PROBLEM:
Use the text below on regularization to answer each of these questions in one line.
(a) Which problem does the text say regularization can reduce?
(b) What does the text say happens to the learning algorithm if λ is too high?
(c) What does m stand for?

TEXT UNDER STUDY:
═══

There will have many problems when training machine learning algorithm.

  1. under fitting problem Feature Polynomial too low for fitting target training set, unable to meet training set’s performance, let alone future data.
  2. overfitting problem Feature polynomial too high for fitting target training set, means fit training set’s performance too well, but unable to predict future data.

Regularization could ameliorate or to reduce over-fitting problem.


  1. $m$ is the number of training set records.
  2. $n$ is the number of features
  3. $\lambda$ is penality value for reducing high polynomial features’ effect, with larger this value is, smaller the effect is, but learning algorithm turn out to under fitting if $\lambda$ too high.

regularized Linear regression

Cost function

\[J(\theta)=\frac{1}{2m}\left[ \sum^{m}_{i=1} (h_{\theta}(x^{(i)})-y^{(i)})^2 + \lambda \sum^{n}_{j=1} \theta^2_j \right]\]

Gradient descend

\[\begin{aligned} \theta_0 &:=\theta_0-\alpha \frac{1}{m}\sum^{m}_{i=1}(h_{\theta}(x^{(i)})-y^{(i)})x^{(i)}_0 \\ \theta_j &:=\theta_j-\alpha \left[\frac{1}{m}\sum^{m}_{i=1}(h_{\theta}(x^{(i)})-y^{(i)})x^{(i)}_j + \frac{\lambda}{m}\theta_j \right] \quad \text{(j=1,2,3...,n)} \end{aligned}\]

regularized logistic regression

Cost function

\[J(\theta)=-\left[ \frac{1}{m} \sum^{m}_{i=1} y^{(i)} \log h_\theta(x^{(i)})+(1-y^{(i)}) \log(1-h_\theta(x^{(i)})) \right] + \frac{\lambda}{2m}\sum^{n}_{j=1} \theta^2_j\]

Gradient descend

\[\begin{aligned} \theta_0 &:=\theta_0-\alpha \frac{1}{m}\sum^{m}_{i=1}(h_{\theta}(x^{(i)})-y^{(i)})x^{(i)}_0 \\ \theta_j &:=\theta_j-\alpha \left[\frac{1}{m}\sum^{m}_{i=1}(h_{\theta}(x^{(i)})-y^{(i)})x^{(i)}_j + \frac{\lambda}{m}\theta_j \right] \quad \text{(j=1,2,3...,n)} \\ \end{aligned} \\ h_{\theta}(x)=\frac{1}{1+e^{-\theta^{T}x}}\]


27 July 2014

═══

DATA EXTRACT:

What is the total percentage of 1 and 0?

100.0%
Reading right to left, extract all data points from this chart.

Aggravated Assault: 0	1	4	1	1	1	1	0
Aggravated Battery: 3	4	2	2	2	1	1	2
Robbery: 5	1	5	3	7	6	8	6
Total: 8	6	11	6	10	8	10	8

═══

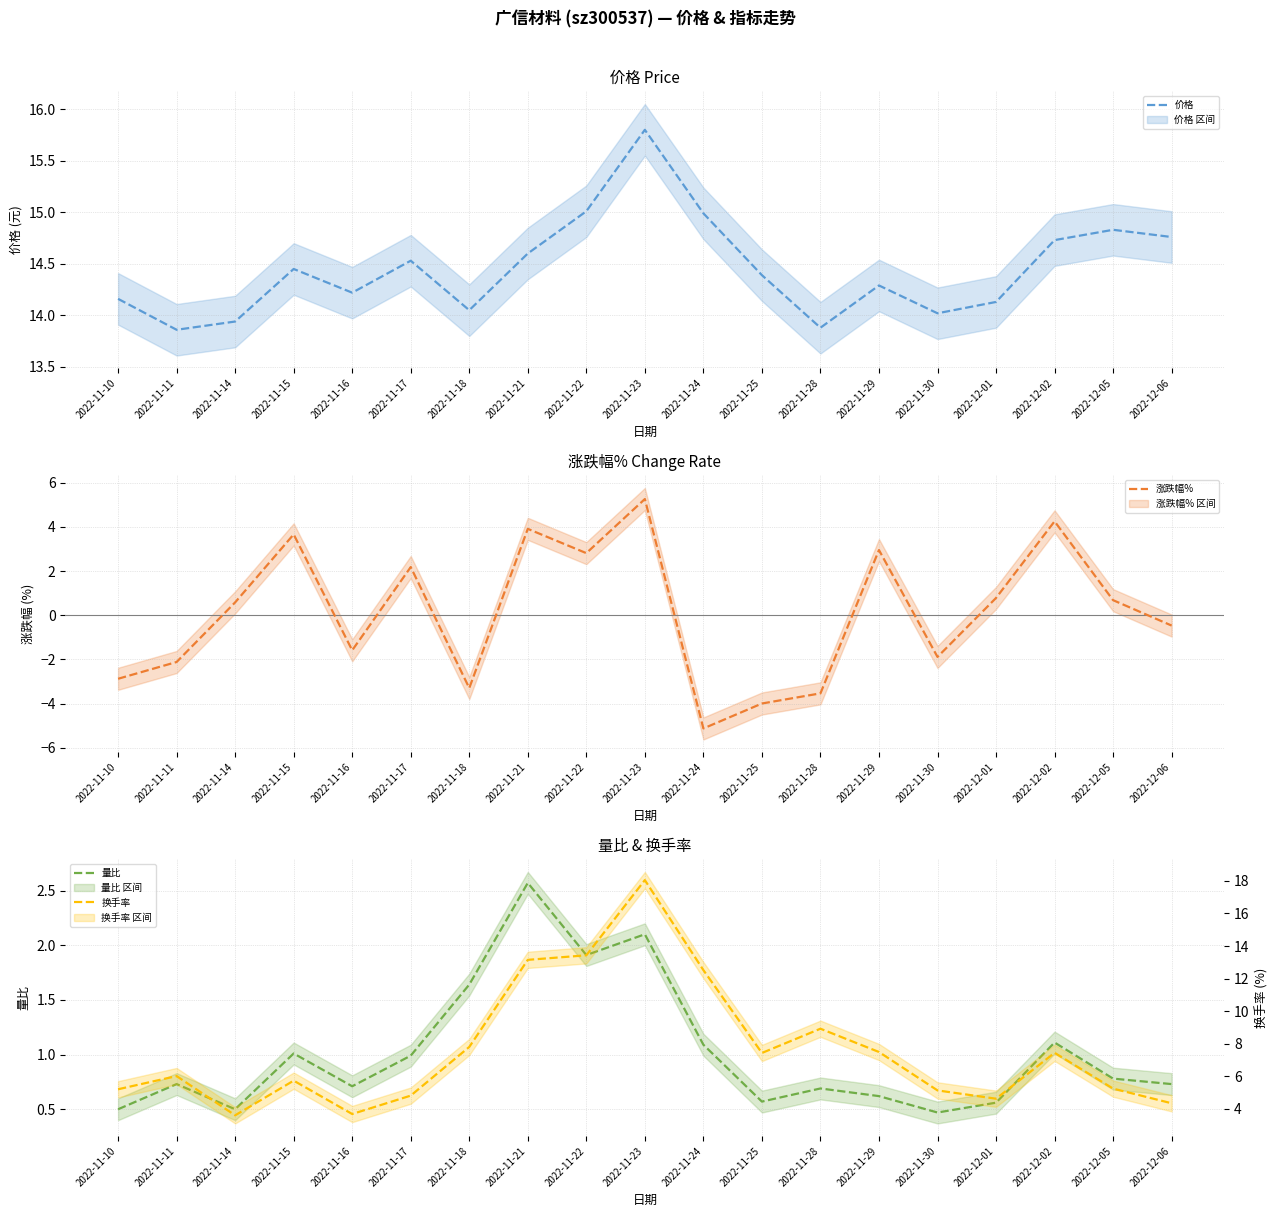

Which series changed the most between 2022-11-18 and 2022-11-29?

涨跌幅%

═══

ANSWER BOX:
(a) Overfitting.
(b) It turns out to underfit.
(c) The number of training set records.